Until his death in 1914, Antoni Gołkowski, a January Uprising veteran and professor at the Sanok gymnasium, lived on the first floor with his wife and son.

The Vetulani family also resided in the villa.

== Commemoration ==
On 24 August 1996, during the funeral of Władysław Zaleski in Sanok, a temporary plaque commemorating Karol Zaleski was unveiled at the villa.

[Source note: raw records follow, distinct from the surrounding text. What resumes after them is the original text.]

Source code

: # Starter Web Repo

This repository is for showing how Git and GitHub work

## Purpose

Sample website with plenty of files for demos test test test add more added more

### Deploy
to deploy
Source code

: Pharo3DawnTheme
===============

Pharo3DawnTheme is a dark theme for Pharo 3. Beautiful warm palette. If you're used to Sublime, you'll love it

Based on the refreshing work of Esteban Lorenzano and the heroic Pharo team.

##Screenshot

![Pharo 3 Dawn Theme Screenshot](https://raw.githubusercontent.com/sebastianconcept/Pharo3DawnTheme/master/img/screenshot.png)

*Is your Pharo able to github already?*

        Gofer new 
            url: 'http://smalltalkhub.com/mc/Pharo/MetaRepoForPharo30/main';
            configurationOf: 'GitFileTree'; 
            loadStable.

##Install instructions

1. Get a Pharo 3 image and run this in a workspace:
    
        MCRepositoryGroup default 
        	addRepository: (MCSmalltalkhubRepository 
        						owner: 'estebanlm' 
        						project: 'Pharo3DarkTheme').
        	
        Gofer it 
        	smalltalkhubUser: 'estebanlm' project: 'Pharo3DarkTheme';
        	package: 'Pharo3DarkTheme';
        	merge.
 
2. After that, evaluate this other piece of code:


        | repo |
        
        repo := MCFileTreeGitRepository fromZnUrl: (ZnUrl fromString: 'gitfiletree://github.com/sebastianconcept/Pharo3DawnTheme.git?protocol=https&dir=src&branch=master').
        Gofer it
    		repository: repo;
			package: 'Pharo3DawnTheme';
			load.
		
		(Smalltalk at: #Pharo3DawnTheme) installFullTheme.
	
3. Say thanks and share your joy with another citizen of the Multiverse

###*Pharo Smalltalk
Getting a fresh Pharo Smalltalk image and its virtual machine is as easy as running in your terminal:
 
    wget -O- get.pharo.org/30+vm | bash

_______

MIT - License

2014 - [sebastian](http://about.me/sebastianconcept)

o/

Near the villa in St. John's Square stands a late-18th-century St. John of Nepomuk shrine, believed to have been funded in 1810 by Franciszek Ksawery Krasicki as a votive offering for surviving a horseback escape down a steep slope to the San river after the failed defense of Sanok Castle against the Austrians in June 1809. Approximately 5.5 meters tall, it contains a statue of St. John of Nepomuk and was restored in 2004 through the efforts of Jerzy Wielgosz.

== In culture ==
The main character of Bartłomiej Rychter's novel Złoty Wilk (2009) resides in the Zaleski Villa. The story features Dr. Karol Zaleski and Sanok mayors Cyryl Jaksa Ładyżyński and Feliks Giela.